Background: The Monterey Bay Aquarium Research Institute (MBARI) has deployed autonomous underwater vehicle (AUV) swarms in Monterey Bay, California since 2010 for ocean environmental monitoring. The swarm uses boids-inspired coordination to track harmful algal blooms (HABs) that threaten marine ecosystems and fisheries.
System Configuration:
| Platform |
Tethys-class long-range AUVs |
| Swarm size |
5-8 AUVs per deployment |
| Endurance |
3-4 weeks per mission |
| Speed |
0.5-1.0 m/s cruise |
| Sensors |
Chlorophyll fluorescence, temperature, salinity, pH, dissolved oxygen |
| Communication |
Acoustic (900 m range underwater), satellite (surfacing every 2-4 hours) |
| Coordination algorithm |
Modified boids with gradient-following |
How Swarm Rules Map to Ocean Science:
| Separation |
AUVs maintain 200-500 m spacing to avoid acoustic interference and ensure spatial diversity in measurements |
Min distance: 200 m, repulsion force scales inversely with distance |
| Alignment |
AUVs align heading with local ocean current to conserve energy (swimming with the current where possible) |
Weight: 0.3 of total velocity |
| Cohesion |
AUVs stay within 2 km of swarm center to maintain acoustic communication range |
Max distance: 2 km, attraction force activates beyond 1.5 km |
| Gradient following (extension) |
AUVs move toward higher chlorophyll concentrations to track the algal bloom front |
Weight: 0.5 (dominant force when gradient detected) |
Performance Results (2018-2022 Deployments):
| Bloom detection lead time |
0-2 days (bloom arrives at mooring) |
5-10 days (swarm finds bloom offshore) |
3-8 days earlier warning |
| Spatial coverage per deployment |
1 km squared (single point) |
50-200 km squared (swarm tracks bloom) |
50-200x coverage |
| Sampling resolution |
Fixed depth/location |
Adaptive 3D profiling |
Captures bloom vertical structure |
| Cost per data point |
$0.12 (mooring amortized) |
$0.85 (AUV operations) |
Higher cost but irreplaceable data |
| False negative rate |
35% (bloom passes between moorings) |
4% (swarm actively seeks blooms) |
88% reduction in missed events |
Practical Lesson: When Swarm Intelligence Fails:
The 2019 deployment revealed a critical limitation. When two separate algal blooms appeared simultaneously 15 km apart, the swarm’s cohesion rule prevented it from splitting into two sub-swarms. All 6 AUVs tracked the larger bloom while completely missing the smaller one that later caused a significant fish kill.

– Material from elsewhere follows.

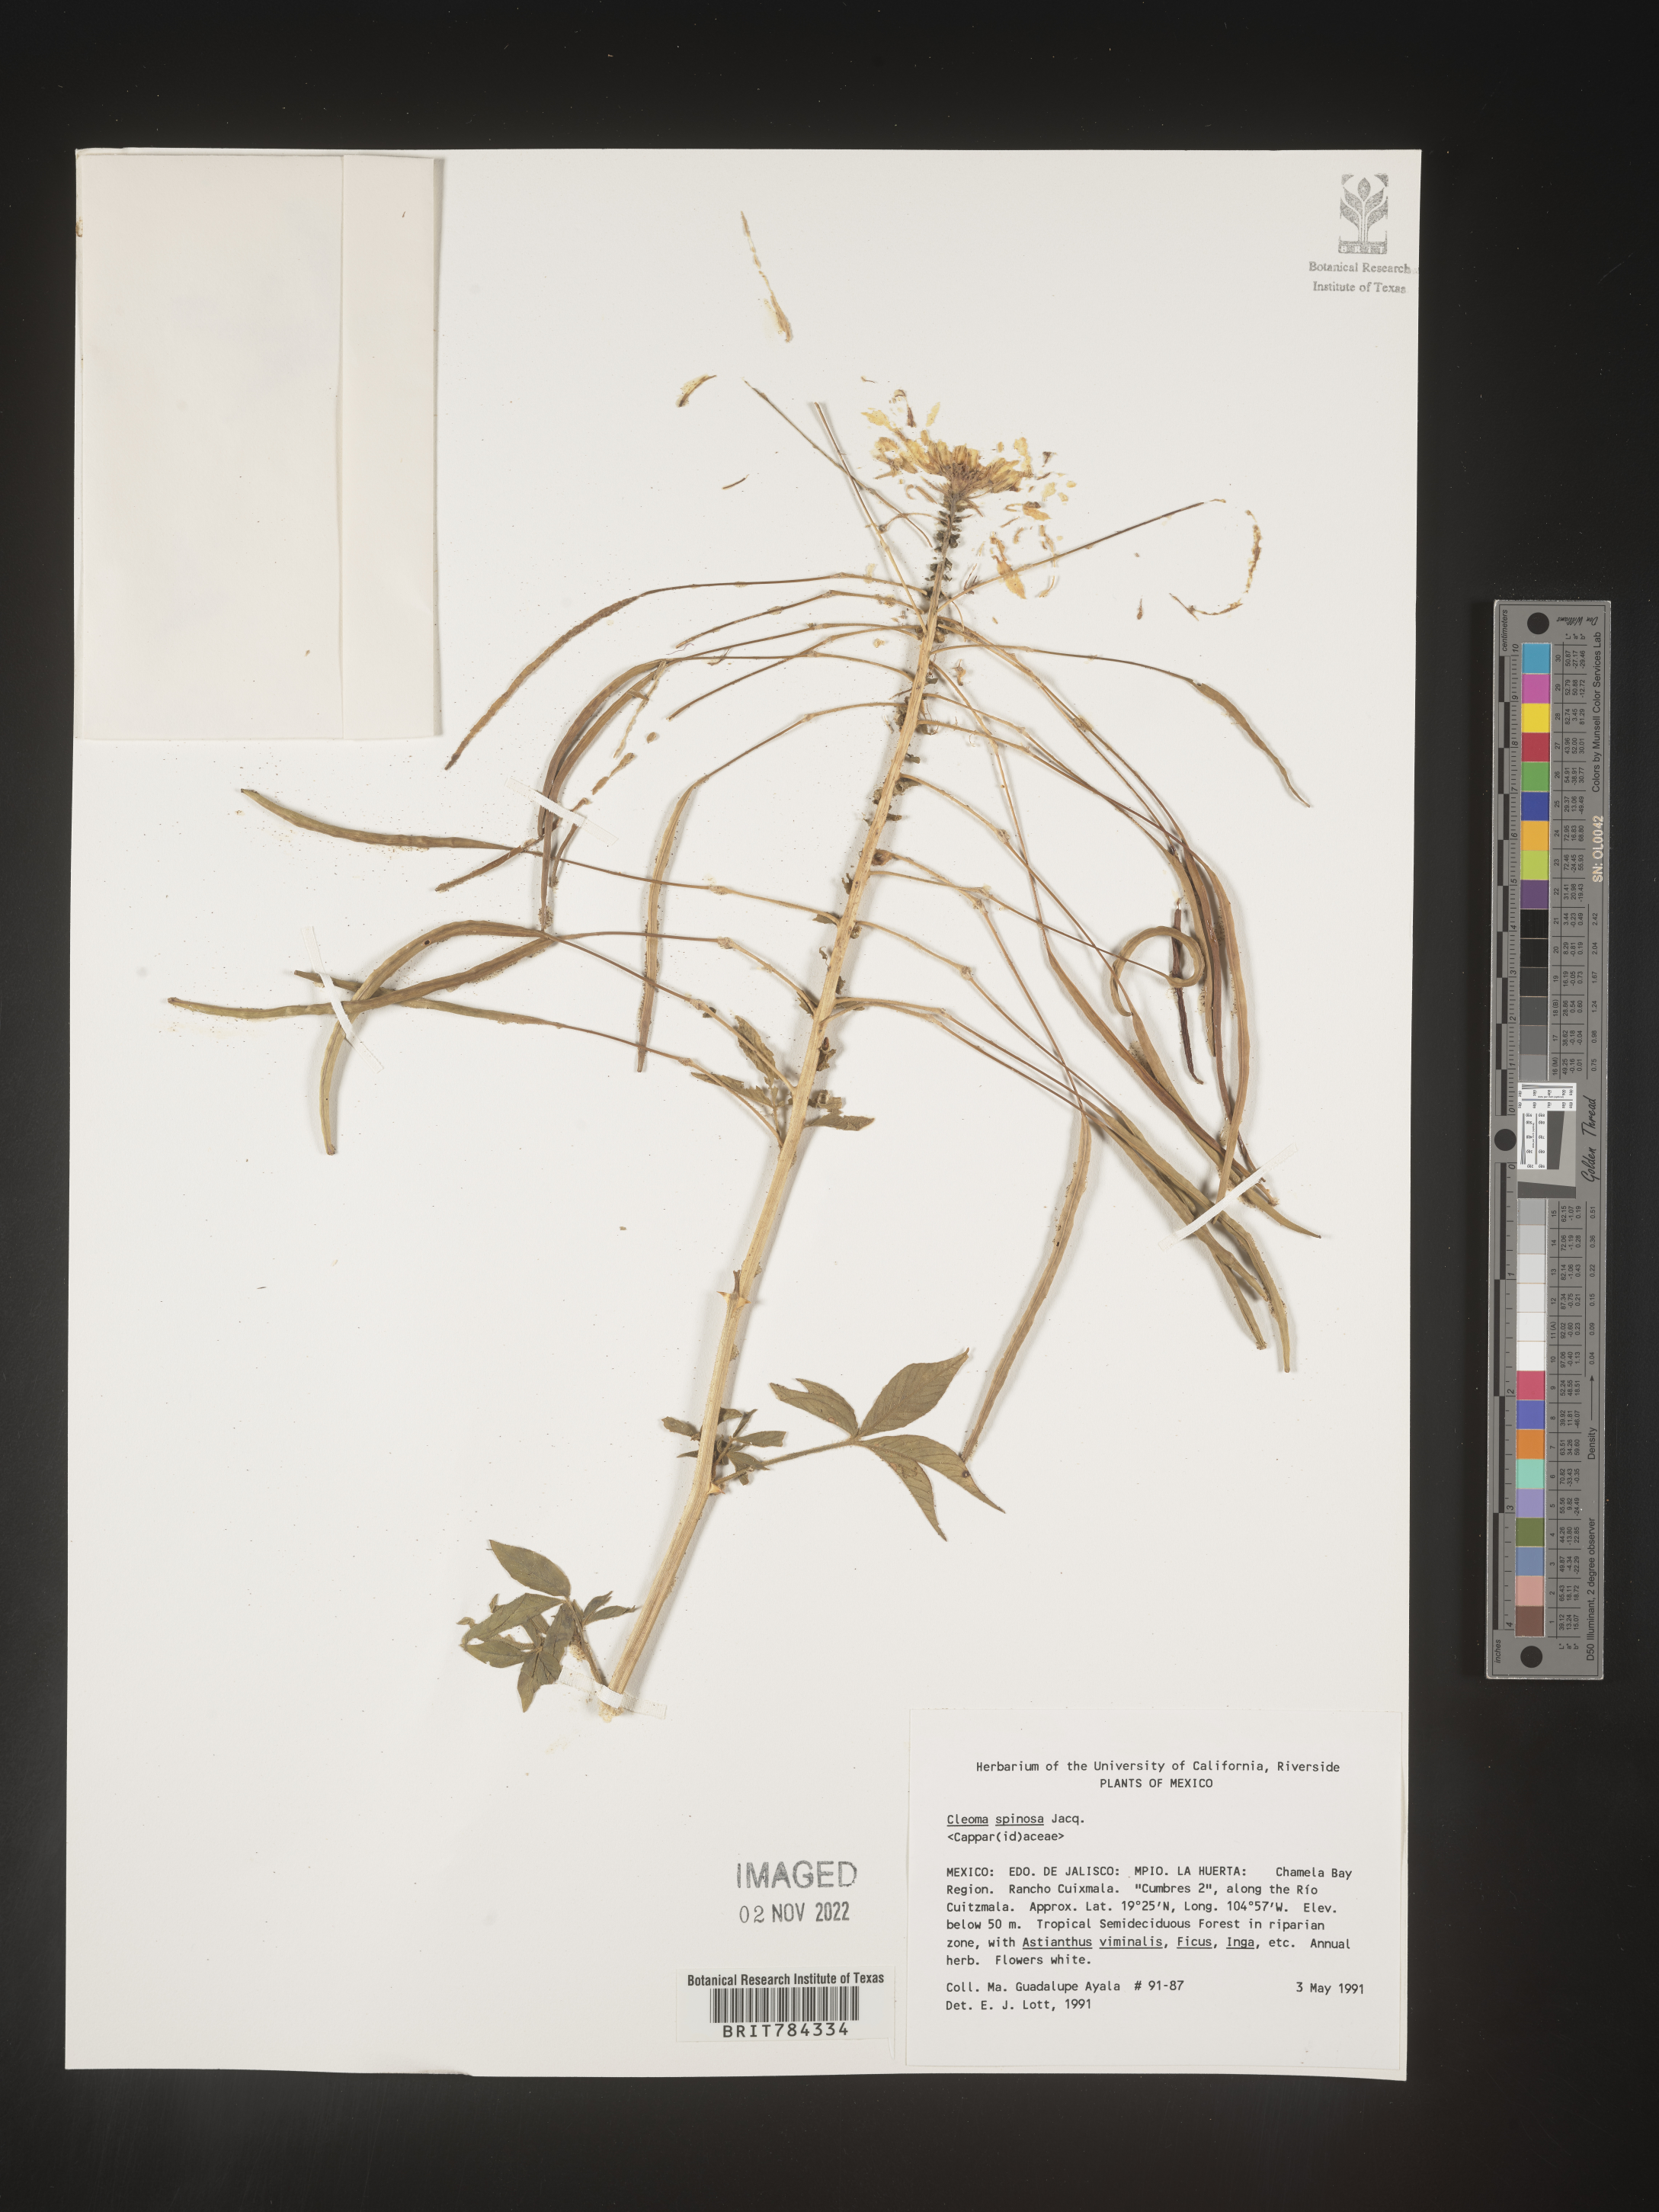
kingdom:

Solution implemented in 2020: The team added a “fission threshold” to the swarm algorithm. When the gradient-following rule detects two distinct concentration peaks separated by more than 5 km, the swarm splits into two independent sub-swarms (minimum 3 AUVs each). Each sub-swarm maintains its own boids coordination. A “fusion” rule recombines sub-swarms when their targets merge or one target dissipates.
This illustrates a fundamental limitation of simple boids rules: the three basic rules (separation, alignment, cohesion) cannot handle multi-objective scenarios without extensions. Real deployments almost always require application-specific additions to the core boids framework.